> **EXERCISE DIRECTIONS**: Leaving the pictures aside, return the listing exactly as it appears.

> **SOURCE DATA**:
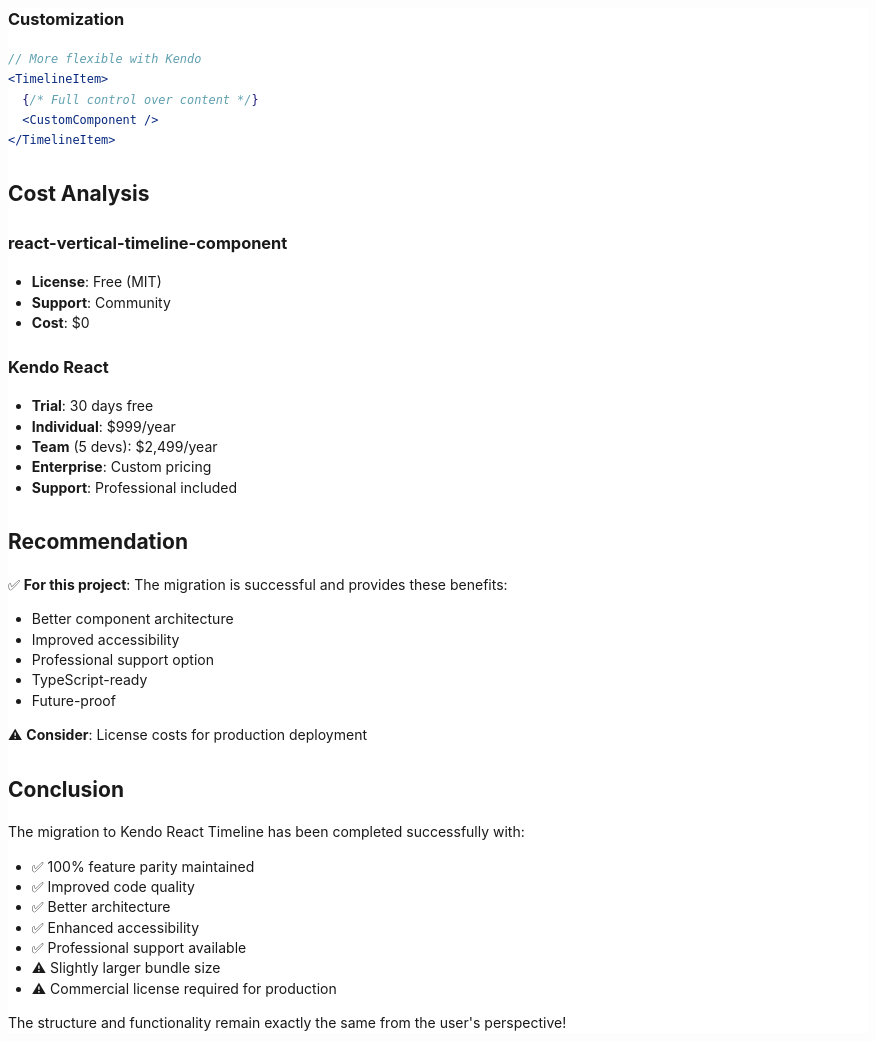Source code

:### Customization
```jsx
// More flexible with Kendo
<TimelineItem>
  {/* Full control over content */}
  <CustomComponent />
</TimelineItem>
```

## Cost Analysis

### react-vertical-timeline-component
- **License**: Free (MIT)
- **Support**: Community
- **Cost**: $0

### Kendo React
- **Trial**: 30 days free
- **Individual**: $999/year
- **Team** (5 devs): $2,499/year
- **Enterprise**: Custom pricing
- **Support**: Professional included

## Recommendation

✅ **For this project**: The migration is successful and provides these benefits:
- Better component architecture
- Improved accessibility
- Professional support option
- TypeScript-ready
- Future-proof

⚠️ **Consider**: License costs for production deployment

## Conclusion

The migration to Kendo React Timeline has been completed successfully with:
- ✅ 100% feature parity maintained
- ✅ Improved code quality
- ✅ Better architecture
- ✅ Enhanced accessibility
- ✅ Professional support available
- ⚠️ Slightly larger bundle size
- ⚠️ Commercial license required for production

The structure and functionality remain exactly the same from the user's perspective!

> **ANSWER FOR THE TASK**:
Source code

:### Customization
```jsx
// More flexible with Kendo
<TimelineItem>
  {/* Full control over content */}
  <CustomComponent />
</TimelineItem>
```

## Cost Analysis

### react-vertical-timeline-component
- **License**: Free (MIT)
- **Support**: Community
- **Cost**: $0

### Kendo React
- **Trial**: 30 days free
- **Individual**: $999/year
- **Team** (5 devs): $2,499/year
- **Enterprise**: Custom pricing
- **Support**: Professional included

## Recommendation

✅ **For this project**: The migration is successful and provides these benefits:
- Better component architecture
- Improved accessibility
- Professional support option
- TypeScript-ready
- Future-proof

⚠️ **Consider**: License costs for production deployment

## Conclusion

The migration to Kendo React Timeline has been completed successfully with:
- ✅ 100% feature parity maintained
- ✅ Improved code quality
- ✅ Better architecture
- ✅ Enhanced accessibility
- ✅ Professional support available
- ⚠️ Slightly larger bundle size
- ⚠️ Commercial license required for production

The structure and functionality remain exactly the same from the user's perspective!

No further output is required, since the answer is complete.